*** Opening of Supplied material ***

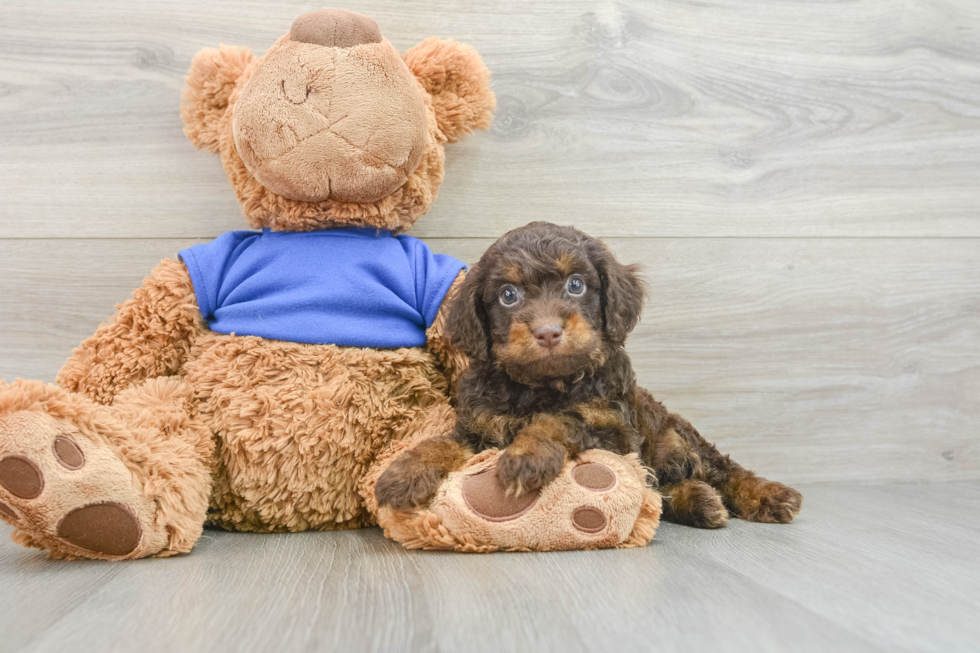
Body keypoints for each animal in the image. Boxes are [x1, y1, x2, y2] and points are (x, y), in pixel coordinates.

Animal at [378, 222, 804, 528]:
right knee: (662, 491)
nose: (548, 332)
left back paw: (770, 495)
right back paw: (699, 501)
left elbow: (562, 418)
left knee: (724, 469)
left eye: (576, 284)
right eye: (508, 295)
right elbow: (441, 444)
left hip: (677, 437)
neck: (543, 385)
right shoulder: (477, 429)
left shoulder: (612, 428)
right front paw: (403, 472)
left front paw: (527, 456)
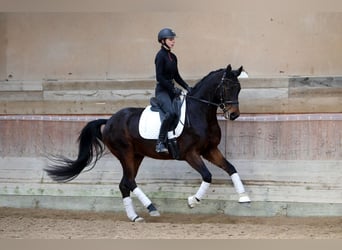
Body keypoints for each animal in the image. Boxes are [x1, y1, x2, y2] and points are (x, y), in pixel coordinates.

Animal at [44, 65, 250, 223]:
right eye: (226, 87)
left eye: (238, 88)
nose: (234, 115)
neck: (199, 113)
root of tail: (109, 120)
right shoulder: (190, 154)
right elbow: (207, 176)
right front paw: (193, 200)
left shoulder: (210, 150)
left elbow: (231, 168)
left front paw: (244, 197)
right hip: (125, 153)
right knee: (129, 181)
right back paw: (151, 208)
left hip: (136, 156)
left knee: (124, 184)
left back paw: (135, 217)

*** Close of Supplied material ***

Your instructions
Only lines belong in the copy: transcribe those from the start of the data through the line that contains "left knee: (724, 469)", and skip the pictures.

Result for this task
Body keypoints for each animal in the image. Boxes are [x1, y1, x2, y2] and points are (x, y), in pixel coordinates.

Animal at [378, 222, 804, 528]:
right knee: (662, 491)
nose: (548, 332)
left back paw: (770, 495)
right back paw: (699, 501)
left elbow: (562, 418)
left knee: (724, 469)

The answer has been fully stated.